▶ Problem requirements
Would you write out, word for word, each line of the records below from the top through the one holding "13 Maret 2011.</span></p>"?

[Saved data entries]
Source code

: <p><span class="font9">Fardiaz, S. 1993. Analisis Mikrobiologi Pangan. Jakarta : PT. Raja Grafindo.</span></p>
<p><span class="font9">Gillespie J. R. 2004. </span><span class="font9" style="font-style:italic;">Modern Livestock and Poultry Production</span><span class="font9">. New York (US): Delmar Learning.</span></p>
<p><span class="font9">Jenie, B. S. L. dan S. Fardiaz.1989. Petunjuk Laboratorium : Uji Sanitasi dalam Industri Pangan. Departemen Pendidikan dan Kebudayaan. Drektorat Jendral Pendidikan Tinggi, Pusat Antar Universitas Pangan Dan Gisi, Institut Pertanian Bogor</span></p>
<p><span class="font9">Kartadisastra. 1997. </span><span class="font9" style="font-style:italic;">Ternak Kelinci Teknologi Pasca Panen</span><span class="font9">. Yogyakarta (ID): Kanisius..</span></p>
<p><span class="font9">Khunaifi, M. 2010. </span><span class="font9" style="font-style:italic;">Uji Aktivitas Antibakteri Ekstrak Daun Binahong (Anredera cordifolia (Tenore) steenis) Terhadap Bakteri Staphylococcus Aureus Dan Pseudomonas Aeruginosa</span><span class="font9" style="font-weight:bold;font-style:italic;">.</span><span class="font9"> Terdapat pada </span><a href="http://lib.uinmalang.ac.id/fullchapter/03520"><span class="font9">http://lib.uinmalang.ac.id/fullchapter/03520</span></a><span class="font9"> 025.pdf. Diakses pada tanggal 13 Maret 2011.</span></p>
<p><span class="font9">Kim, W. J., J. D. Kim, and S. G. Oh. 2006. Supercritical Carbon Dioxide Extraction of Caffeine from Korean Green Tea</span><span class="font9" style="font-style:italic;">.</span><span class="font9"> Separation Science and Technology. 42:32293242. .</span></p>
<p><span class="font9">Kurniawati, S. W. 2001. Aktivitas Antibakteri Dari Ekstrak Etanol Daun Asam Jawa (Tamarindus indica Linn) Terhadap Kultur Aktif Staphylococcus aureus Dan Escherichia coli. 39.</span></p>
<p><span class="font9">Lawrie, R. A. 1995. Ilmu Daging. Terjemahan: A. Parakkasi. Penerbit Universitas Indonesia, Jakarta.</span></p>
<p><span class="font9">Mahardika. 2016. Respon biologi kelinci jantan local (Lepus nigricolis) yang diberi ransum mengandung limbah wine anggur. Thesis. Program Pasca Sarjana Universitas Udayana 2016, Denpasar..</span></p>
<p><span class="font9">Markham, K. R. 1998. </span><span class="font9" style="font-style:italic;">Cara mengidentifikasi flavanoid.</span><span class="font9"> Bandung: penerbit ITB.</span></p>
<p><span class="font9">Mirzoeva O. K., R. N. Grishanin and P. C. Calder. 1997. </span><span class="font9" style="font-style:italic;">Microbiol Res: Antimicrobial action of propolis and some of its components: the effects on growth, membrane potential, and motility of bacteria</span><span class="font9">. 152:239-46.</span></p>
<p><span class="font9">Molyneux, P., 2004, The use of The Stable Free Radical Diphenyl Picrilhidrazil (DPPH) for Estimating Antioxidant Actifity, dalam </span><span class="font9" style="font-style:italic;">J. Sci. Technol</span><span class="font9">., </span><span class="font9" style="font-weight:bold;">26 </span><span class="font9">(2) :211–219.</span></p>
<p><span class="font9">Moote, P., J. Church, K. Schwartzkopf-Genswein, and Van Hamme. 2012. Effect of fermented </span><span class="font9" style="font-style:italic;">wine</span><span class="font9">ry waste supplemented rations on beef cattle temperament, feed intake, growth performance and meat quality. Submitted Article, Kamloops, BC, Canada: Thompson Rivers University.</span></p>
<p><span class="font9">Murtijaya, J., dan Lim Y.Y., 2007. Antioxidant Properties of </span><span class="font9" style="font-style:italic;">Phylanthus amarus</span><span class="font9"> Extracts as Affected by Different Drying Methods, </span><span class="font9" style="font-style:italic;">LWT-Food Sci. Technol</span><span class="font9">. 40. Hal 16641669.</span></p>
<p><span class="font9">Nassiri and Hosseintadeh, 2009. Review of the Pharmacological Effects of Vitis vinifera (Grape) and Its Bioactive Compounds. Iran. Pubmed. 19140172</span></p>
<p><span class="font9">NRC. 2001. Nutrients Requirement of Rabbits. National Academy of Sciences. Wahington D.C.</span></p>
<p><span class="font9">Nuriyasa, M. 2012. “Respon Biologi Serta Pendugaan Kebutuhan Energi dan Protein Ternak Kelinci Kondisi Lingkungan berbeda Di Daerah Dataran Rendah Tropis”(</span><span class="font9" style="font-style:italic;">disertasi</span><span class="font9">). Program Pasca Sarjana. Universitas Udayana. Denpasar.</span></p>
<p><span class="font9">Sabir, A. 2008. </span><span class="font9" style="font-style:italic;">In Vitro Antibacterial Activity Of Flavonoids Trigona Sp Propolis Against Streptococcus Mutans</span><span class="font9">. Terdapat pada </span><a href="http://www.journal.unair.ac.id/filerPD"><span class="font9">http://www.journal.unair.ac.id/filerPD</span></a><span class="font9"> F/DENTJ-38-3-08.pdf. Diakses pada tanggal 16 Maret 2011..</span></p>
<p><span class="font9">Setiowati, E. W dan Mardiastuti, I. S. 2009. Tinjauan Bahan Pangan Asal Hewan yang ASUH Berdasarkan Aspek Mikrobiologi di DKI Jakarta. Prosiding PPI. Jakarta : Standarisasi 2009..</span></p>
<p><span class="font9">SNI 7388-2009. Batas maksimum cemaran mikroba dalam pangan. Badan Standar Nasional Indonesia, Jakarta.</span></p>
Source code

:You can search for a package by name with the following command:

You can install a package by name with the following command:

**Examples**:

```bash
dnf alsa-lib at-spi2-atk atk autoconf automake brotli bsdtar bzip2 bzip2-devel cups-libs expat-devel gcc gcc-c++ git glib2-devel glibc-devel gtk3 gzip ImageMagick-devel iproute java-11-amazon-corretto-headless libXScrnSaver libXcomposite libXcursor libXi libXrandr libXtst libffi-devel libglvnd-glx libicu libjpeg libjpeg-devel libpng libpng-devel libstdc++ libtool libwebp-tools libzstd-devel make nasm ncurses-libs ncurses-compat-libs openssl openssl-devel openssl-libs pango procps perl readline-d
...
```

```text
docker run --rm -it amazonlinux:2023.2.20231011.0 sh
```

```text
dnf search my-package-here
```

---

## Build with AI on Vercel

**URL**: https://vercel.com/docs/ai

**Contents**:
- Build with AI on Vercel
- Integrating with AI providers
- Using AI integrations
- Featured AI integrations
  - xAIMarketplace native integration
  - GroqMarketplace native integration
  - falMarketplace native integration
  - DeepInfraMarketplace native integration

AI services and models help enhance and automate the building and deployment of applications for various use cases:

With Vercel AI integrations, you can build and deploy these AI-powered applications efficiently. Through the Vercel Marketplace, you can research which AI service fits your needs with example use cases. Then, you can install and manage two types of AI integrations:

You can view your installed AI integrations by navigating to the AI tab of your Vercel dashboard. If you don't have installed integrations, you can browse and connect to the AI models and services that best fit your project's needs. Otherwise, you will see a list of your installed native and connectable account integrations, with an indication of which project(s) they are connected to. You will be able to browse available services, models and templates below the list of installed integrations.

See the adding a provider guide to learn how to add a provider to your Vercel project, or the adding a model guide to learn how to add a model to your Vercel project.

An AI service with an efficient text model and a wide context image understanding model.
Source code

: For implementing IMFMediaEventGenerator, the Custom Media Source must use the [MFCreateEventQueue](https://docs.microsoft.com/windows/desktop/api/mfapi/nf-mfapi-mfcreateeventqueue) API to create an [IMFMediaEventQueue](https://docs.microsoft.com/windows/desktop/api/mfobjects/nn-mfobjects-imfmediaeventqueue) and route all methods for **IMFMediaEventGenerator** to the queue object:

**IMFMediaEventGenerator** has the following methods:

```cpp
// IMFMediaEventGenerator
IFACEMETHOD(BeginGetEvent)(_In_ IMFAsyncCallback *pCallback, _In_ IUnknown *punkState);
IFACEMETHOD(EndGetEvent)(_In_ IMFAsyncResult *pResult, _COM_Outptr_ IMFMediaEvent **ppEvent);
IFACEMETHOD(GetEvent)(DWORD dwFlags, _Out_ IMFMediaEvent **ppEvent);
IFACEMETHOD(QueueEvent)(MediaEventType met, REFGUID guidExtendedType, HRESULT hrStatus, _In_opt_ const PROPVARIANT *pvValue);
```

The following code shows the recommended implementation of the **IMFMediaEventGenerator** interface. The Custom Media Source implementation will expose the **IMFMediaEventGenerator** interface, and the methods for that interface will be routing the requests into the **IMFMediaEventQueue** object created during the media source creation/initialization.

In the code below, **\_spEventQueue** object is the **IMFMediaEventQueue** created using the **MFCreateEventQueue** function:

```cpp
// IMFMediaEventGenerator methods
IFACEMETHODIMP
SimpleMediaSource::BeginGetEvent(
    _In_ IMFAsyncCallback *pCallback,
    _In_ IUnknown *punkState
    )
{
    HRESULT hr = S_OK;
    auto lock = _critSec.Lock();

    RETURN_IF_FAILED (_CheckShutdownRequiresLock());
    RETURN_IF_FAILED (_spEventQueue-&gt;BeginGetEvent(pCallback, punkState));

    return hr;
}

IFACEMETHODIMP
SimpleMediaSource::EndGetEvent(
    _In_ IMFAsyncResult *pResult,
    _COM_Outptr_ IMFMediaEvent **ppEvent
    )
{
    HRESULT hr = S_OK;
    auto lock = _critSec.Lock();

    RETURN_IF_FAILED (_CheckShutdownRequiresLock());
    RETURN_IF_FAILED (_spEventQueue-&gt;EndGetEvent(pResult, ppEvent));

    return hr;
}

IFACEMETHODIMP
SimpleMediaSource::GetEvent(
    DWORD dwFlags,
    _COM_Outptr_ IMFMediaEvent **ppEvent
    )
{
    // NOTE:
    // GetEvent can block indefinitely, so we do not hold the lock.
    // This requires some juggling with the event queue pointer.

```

▶ Completed task
Source code

: <p><span class="font9">Fardiaz, S. 1993. Analisis Mikrobiologi Pangan. Jakarta : PT. Raja Grafindo.</span></p>
<p><span class="font9">Gillespie J. R. 2004. </span><span class="font9" style="font-style:italic;">Modern Livestock and Poultry Production</span><span class="font9">. New York (US): Delmar Learning.</span></p>
<p><span class="font9">Jenie, B. S. L. dan S. Fardiaz.1989. Petunjuk Laboratorium : Uji Sanitasi dalam Industri Pangan. Departemen Pendidikan dan Kebudayaan. Drektorat Jendral Pendidikan Tinggi, Pusat Antar Universitas Pangan Dan Gisi, Institut Pertanian Bogor</span></p>
<p><span class="font9">Kartadisastra. 1997. </span><span class="font9" style="font-style:italic;">Ternak Kelinci Teknologi Pasca Panen</span><span class="font9">. Yogyakarta (ID): Kanisius..</span></p>
<p><span class="font9">Khunaifi, M. 2010. </span><span class="font9" style="font-style:italic;">Uji Aktivitas Antibakteri Ekstrak Daun Binahong (Anredera cordifolia (Tenore) steenis) Terhadap Bakteri Staphylococcus Aureus Dan Pseudomonas Aeruginosa</span><span class="font9" style="font-weight:bold;font-style:italic;">.</span><span class="font9"> Terdapat pada </span><a href="http://lib.uinmalang.ac.id/fullchapter/03520"><span class="font9">http://lib.uinmalang.ac.id/fullchapter/03520</span></a><span class="font9"> 025.pdf. Diakses pada tanggal 13 Maret 2011.</span></p>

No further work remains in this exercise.